«Бедное, несчастное дитя! Отторгнутый от матери, только что покинувший мрачную, смрадную тюрьму, ты уже на пороге ее должен был встретить погребение, услышать погребальные песни, увидеть гроб и страшное напоминание о том конце, который нас ждет рано или поздно…»
Марина поникла головою и задумалась; и долго-долго думала о смерти, которая давно уже представлялась ей единственным желанным исходом, единственным возможным успокоением после всего, что было ею пережито и перенесено за последнее время. И похоронное пение, давно затихнувшее вдали, но все еще звучавшее в ушах ее, вдруг стало ей казаться почему-то милым, знакомым призывом в ту дивную, обетованную страну, где с человека, подобно ветхой одежде, спадут его тело и все его телесные потребности и где потому именно «нет ни плача, ни воздыхания…».
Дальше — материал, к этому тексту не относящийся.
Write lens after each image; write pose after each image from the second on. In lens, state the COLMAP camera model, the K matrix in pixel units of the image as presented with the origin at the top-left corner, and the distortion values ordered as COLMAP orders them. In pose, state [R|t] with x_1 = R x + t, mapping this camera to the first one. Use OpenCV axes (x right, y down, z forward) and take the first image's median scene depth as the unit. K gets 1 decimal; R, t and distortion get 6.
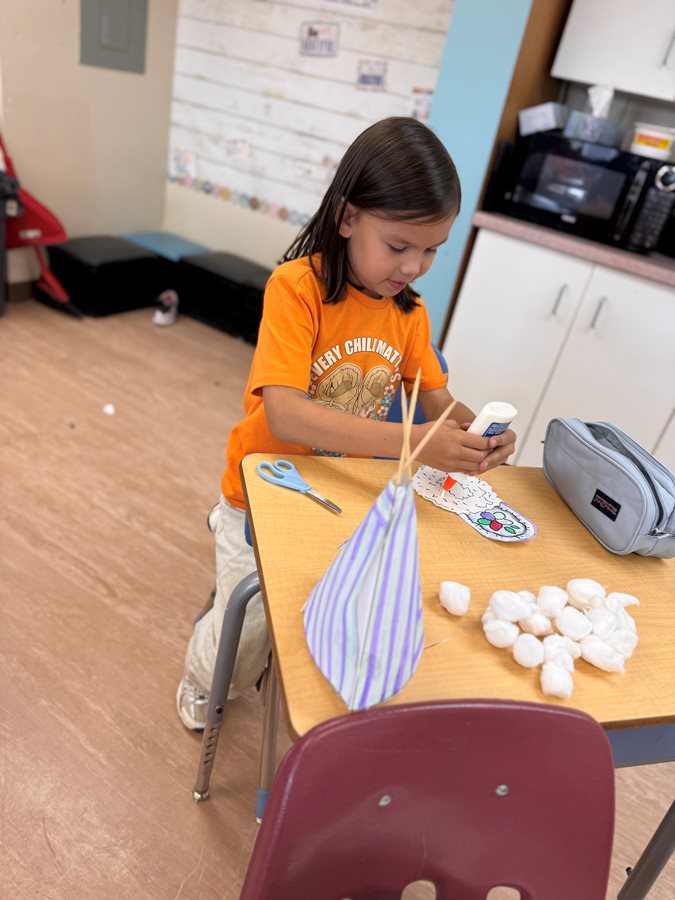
lens RADIAL K [[641.6, 0, 337.5], [0, 641.6, 450.0], [0, 0, 1]] dist [-0.057262, 0.006014]
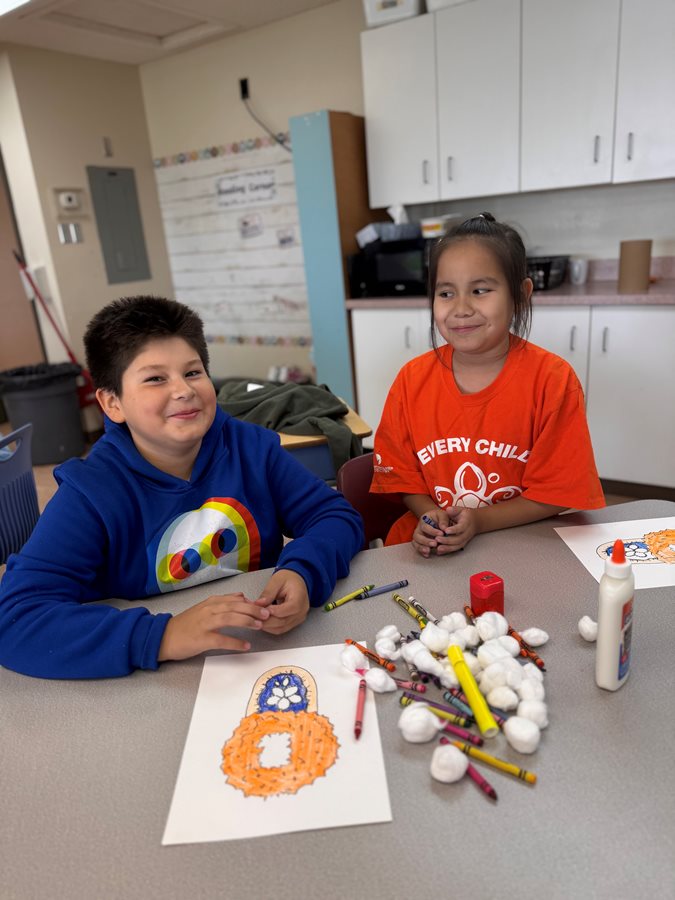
lens RADIAL K [[641.6, 0, 337.5], [0, 641.6, 450.0], [0, 0, 1]] dist [-0.057262, 0.006014]
pose [[0.959242, -0.249912, -0.131907, 0.240749], [0.218186, 0.951635, -0.216301, 0.237891], [0.179584, 0.178704, 0.967375, -0.353284]]
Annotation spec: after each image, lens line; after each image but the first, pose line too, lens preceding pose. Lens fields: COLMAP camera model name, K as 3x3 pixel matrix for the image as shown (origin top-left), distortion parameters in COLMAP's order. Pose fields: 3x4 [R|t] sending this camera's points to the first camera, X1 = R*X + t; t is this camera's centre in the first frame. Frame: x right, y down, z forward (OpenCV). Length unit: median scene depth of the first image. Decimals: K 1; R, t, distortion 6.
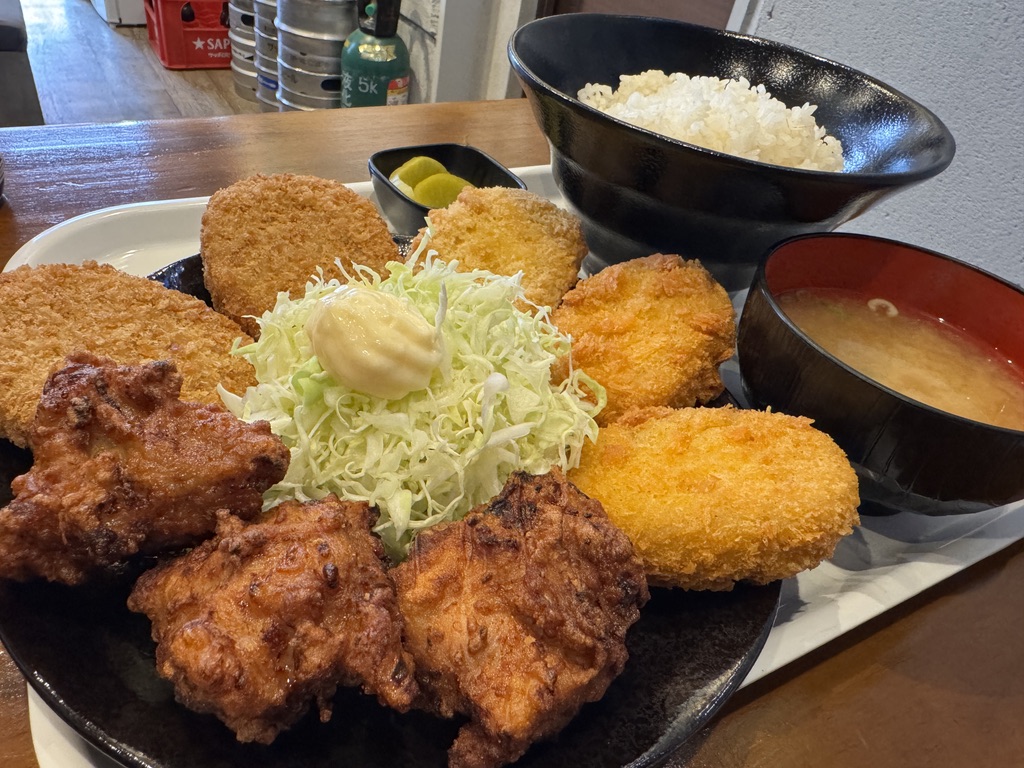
lens RADIAL K [[725.0, 0, 506.2], [0, 725.0, 386.1], [0, 0, 1]] dist [0.013484, -0.006543]
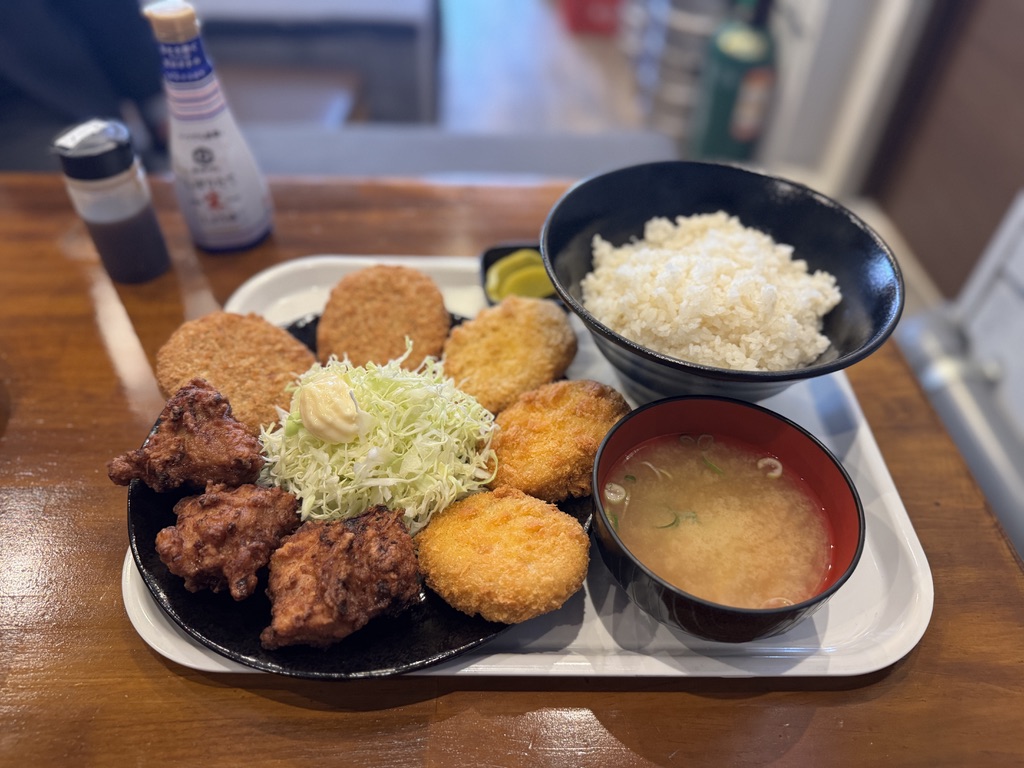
lens RADIAL K [[725.0, 0, 519.0], [0, 725.0, 384.7], [0, 0, 1]] dist [0.013484, -0.006543]
pose [[0.894648, 0.248148, -0.371520, 0.925419], [-0.238258, 0.968446, 0.073107, -0.382099], [0.377939, 0.023113, 0.925542, -0.490624]]
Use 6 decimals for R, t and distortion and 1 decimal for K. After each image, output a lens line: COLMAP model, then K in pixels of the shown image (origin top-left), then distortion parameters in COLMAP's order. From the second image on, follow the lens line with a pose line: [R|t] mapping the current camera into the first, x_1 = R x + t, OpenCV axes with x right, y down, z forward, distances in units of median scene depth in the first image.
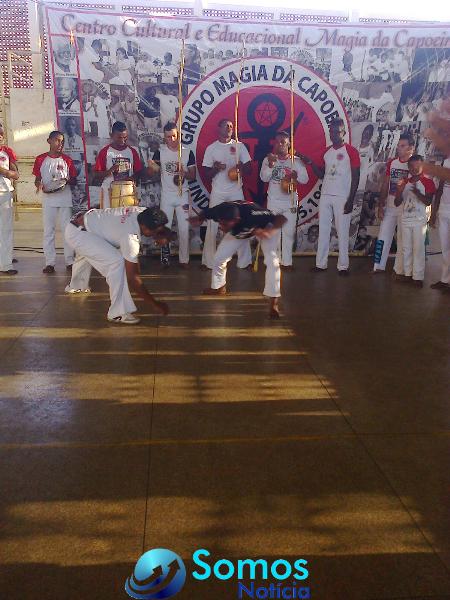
lens RADIAL K [[545.7, 0, 236.9], [0, 545.7, 307.3], [0, 0, 1]] dist [0.014043, -0.040263]
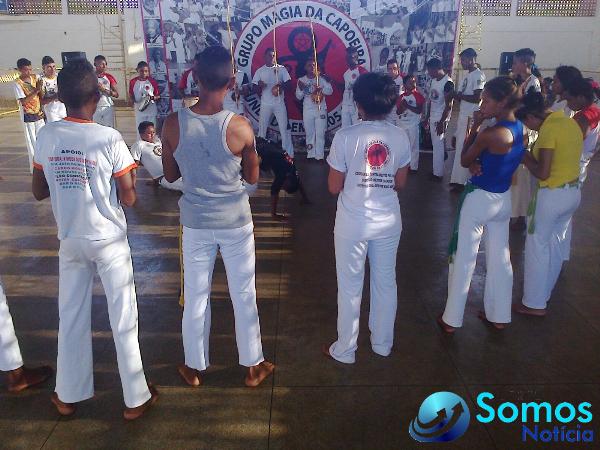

«Смерть! Смерть — покой, отдохновение, успокоение… Успокоение!.. Но не для меня, презренной, опозоренной, запятнанной кровью, виновной и перед людьми, и перед Богом, и перед совестью…»
Она закрыла лицо руками и невольно вспомнила то описание мучений, ожидающих грешника в аду, которое когда-то в детстве ей пришлось услышать от Ксендза… И тот неугасимый огонь пекла, и те раскаленные сковороды, на которых бесы с хвостами жгут и мучат свои жертвы, и те котлы, в которых кипятят их, и те крючьи, которыми рвут и терзают их… Вспомнились ей эти страшные картины, некогда пугавшие ее детское воображение, и показались ей бледными, ничтожными по сравнению с теми терзаниями и муками, среди которых протекала ее жизнь за последние годы, с самой смерти Степурина…
«Сколько унижений, сколько оскорблений, сколько страхов, опасений, страданий пришлось мне перенести!.. Сколько мук обратила я на других, стараясь им отмстить злом на зло, — поступая с ними так, как они со мною поступали…»
И Марина с неописуемым ужасом припоминала все, что пришлось ей пережить за время ее бегства из Калуги в Коломну до этой горестной разлуки с сыном. Припомнились ей грубые насмешки Заруцкого над ее женской стыдливостью, припомнились ей его безумные, пьяные речи, его побои, дикие проявления жестокости к тем, кого судьба предавала ему в руки. Припомнились его страшные кровавые расправы с побежденными, при которых этот разбойник не щадил ни пола, ни возраста… Припомнились жестокие казни астраханских граждан и вечное трепетание за жизнь ребенка, за его настоящее и будущее!.. Припомнились ожесточенные битвы с царскими воеводами под Воронежем и укрывание в волжских плавнях и скитание по пустынному Яику с последними остатками разбойничьей и уже непокорной, озлобленной шайки… Припоминалось все — и это все, уже ею пережитое и перенесенное, показалось ей несравненно более страшным, чем все ужасы смерти и загробных мук… И похоронное пение, все еще звучавшее в ушах ее, показалось ей чудной мелодией — добрым призывом к успокоению…
— Но нет! Нет, я не смею и помыслить о смерти! Я должна жить, пока он жив, где бы он ни был… Может быть, те же московские люди, которым я наделала так много зла, пощадят меня, как мать, — возвратят мне моего ребенка… Мое сокровище!.. Единственное, что меня привязывает к жизни!
И она снова залилась горькими слезами при воспоминании о разлуке с сыном. Так среди слез и тяжких сокрушений о горькой своей судьбе Марина промаялась до ночи, не принимаясь за пищу, стоявшую около ее кровати, не проглотив ни глотка воды… Никто к ней не являлся, никакой шум не долетал до ее слуха, и по временам это тесное, мрачное, безмолвное подполье представлялось ей могилою, в которой она заживо погребена. Один только звон ее цепей напоминал о том, что ее жизнь и мучения еще не кончены…
Страшные, бессмысленные сновидения тревожили Марину в течение целой ночи. То виделись ей какие-то битвы — кругом трещали и гудели выстрелы, лилась кровь, падали кони и люди, взрывая густые облака пыли, слышались стоны, вопли, крики… То ей казалось, что она едет на струге по волжским плавням и вода стала быстро его наполнять, а между тем струг полон казаков и награбленной ими добычи.
— Мы тонем! Бросайте в воду добычу! — кричала им Марина, крепко прижимая к себе сына.